W3C has introduced a new font format as part of the SVG recommendation. This font format is in need of mechanisms for dealing with complex script-rendering issues just as much as any other font technololgy, such as TrueType. What is distinctive about SVG fonts, however, is that they are represented entirely as XML documents and so require a means of declarative definition that is amenable to textual representation. This would apply as well to any information added to a font to support complex script-rendering processing. Interestingly, a declarative, textual representation of complex script-rendering behaviours could facilitate implementations that are non-script-specific, meaning that the dichotomy between major scripts and lesser-known scripts would disappear.

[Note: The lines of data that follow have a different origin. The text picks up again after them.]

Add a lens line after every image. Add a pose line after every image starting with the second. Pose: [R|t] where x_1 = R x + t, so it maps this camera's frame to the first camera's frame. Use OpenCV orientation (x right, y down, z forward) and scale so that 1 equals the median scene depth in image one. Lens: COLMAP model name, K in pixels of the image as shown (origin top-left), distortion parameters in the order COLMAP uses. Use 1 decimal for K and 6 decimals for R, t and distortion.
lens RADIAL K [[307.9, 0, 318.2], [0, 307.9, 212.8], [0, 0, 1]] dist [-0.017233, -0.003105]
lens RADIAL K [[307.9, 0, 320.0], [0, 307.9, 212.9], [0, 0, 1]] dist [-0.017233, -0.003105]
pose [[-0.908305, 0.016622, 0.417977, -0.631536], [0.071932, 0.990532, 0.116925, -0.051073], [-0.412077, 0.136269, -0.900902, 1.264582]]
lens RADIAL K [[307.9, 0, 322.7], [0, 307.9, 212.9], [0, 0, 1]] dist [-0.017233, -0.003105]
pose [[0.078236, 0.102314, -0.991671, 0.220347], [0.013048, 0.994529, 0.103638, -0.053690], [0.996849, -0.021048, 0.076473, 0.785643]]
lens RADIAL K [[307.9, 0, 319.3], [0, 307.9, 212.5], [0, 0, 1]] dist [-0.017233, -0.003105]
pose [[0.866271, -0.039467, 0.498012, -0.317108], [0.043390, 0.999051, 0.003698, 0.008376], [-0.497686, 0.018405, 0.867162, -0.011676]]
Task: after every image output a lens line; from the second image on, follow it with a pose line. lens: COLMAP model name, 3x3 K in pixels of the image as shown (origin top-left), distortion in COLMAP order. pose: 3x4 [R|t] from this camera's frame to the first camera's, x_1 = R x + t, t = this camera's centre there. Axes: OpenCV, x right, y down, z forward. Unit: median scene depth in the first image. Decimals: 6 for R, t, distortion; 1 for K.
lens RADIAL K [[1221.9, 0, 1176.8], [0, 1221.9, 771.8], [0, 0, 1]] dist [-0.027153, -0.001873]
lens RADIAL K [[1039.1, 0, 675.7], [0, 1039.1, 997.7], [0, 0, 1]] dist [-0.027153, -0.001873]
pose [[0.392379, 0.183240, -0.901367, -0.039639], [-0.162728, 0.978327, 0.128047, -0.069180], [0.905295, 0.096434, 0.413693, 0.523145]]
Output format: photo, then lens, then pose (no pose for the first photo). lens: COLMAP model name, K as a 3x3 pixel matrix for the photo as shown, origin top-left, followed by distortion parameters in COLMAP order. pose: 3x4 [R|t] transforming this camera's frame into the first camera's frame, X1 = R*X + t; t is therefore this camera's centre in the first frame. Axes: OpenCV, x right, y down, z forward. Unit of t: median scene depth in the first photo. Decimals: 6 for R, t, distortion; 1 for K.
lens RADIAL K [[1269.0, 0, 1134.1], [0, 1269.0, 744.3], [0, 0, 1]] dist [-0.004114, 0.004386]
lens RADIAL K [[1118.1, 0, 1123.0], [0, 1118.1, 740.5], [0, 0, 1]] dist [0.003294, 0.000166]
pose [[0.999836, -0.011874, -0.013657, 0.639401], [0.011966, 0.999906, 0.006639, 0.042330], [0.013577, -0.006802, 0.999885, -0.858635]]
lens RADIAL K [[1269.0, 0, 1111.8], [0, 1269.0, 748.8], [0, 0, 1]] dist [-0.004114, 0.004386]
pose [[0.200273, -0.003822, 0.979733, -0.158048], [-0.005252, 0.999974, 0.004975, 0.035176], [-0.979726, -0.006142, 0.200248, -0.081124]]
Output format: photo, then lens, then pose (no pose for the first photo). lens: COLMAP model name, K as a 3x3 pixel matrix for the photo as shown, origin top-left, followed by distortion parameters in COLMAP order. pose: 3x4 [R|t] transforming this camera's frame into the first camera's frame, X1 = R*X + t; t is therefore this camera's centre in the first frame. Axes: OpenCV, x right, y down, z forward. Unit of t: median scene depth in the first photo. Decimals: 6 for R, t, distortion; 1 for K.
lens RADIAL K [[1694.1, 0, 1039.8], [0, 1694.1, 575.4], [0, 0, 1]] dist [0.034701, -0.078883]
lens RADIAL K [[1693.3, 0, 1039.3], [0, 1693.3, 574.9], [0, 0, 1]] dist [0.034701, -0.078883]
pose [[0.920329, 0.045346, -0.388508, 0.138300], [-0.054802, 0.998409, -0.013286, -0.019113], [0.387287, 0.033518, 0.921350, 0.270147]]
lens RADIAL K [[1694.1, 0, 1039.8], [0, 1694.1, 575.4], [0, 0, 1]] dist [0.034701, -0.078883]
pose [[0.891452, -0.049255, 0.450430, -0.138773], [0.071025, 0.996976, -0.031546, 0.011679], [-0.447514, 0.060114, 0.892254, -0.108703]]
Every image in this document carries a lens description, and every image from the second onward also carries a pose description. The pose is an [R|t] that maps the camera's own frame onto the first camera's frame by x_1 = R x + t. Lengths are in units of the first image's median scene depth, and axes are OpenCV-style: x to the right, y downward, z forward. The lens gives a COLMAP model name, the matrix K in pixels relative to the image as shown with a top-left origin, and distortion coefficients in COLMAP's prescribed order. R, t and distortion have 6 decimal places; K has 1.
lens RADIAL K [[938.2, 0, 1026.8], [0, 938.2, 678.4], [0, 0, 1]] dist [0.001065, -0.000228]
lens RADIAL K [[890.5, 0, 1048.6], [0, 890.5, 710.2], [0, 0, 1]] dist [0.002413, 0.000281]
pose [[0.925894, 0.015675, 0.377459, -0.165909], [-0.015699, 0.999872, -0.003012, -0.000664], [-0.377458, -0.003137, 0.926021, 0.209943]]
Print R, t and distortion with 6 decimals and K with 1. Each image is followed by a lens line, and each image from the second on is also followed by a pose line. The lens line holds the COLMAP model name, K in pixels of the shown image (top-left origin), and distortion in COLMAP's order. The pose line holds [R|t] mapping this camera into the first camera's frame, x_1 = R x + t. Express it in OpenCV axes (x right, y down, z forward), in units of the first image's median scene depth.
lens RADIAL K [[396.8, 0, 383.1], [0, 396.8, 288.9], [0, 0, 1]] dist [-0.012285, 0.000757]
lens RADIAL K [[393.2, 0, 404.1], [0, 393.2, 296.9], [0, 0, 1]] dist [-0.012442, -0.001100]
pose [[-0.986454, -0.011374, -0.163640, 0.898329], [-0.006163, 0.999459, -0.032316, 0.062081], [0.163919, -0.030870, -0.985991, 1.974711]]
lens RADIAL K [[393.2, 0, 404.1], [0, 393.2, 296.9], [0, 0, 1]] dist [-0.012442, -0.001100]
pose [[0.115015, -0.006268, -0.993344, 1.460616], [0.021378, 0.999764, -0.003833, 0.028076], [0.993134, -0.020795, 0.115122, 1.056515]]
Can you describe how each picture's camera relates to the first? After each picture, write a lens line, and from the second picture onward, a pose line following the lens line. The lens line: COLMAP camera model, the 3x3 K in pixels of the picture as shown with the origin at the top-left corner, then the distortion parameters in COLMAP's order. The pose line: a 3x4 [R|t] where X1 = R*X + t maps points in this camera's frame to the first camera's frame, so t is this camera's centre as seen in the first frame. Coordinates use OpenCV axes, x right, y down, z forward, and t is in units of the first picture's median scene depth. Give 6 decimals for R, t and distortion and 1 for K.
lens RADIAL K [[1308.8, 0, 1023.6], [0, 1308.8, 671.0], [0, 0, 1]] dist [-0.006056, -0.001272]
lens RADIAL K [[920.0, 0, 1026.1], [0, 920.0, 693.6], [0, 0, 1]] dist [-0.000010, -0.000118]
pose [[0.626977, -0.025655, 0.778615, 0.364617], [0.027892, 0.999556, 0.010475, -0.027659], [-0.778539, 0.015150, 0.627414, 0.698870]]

To advance I18N issues on the web, therefore, additional work on SVG is in need to provide support for glyph transformations as needed for rendering complex scripts. Most existing technologies (e.g. OpenType) are not especially amenable to textual representation using XML, however. On the other hand, SIL International has developed a complex script-rendering technology known as Graphite that may provide exactly what is needed. Specifically, one of the components of the Graphite technology is the Graphite Description Language, a high-level language for describing visual script behaviours. The GDL language uses a pattern match / replacement processing model akin to that used for XSLT. While GDL was not written as an application of XML, the language is certainly amenable to an XML-based represenation, and we have begun to create an equivalent description language using XML.

2. Issues related to language identification

W3C protocols have relied on the Internet recommendation RFC 3066 and, indirectly, the ISO 639 family of standards. These have been adequate for many common needs, but users are increasingly encountering their limitations. The sources of limitation are, I believe, threefold:

a) Categories in ISO 639 are not defined on a consistent basis and are poorly documented, hence users often do not know what an identifier is supposed to mean and when it is appropriate to use it.

b) Language coverage falls far short of what users are needing.

c) "Language" tagging is applied to data in the absense of any ontological model for what kinds of language-related categories information should be labelled. We use terms such as "language" and "locale", but often it is unclear what it is we are trying to qualify about data and, therefore, what the appropriate way is to indicate such qualification. A careful analysis would probably indicate that in some situations users do want to identify language while in other cases they want to specify a writing system or perhaps an orthography. Currently, identifiers for such distinctions are typically coined in ad hoc ways.

There are significant improvements with regard to language identification that are needed within IT as a whole. Some of these lie beyond the scope of W3C I18N activity (e.g. addressing problems of documentation in ISO 639). On the other hand, it may well be in scope to address the lack of an ontological model for language-related categories. This would entail a document that provides operational definitions for terms such as "language", "writing system" and "locale" and clarifies the relationship between them, and that clarifies under what circumstances identification in relation to each of these kinds of category may be appropriate or necessary.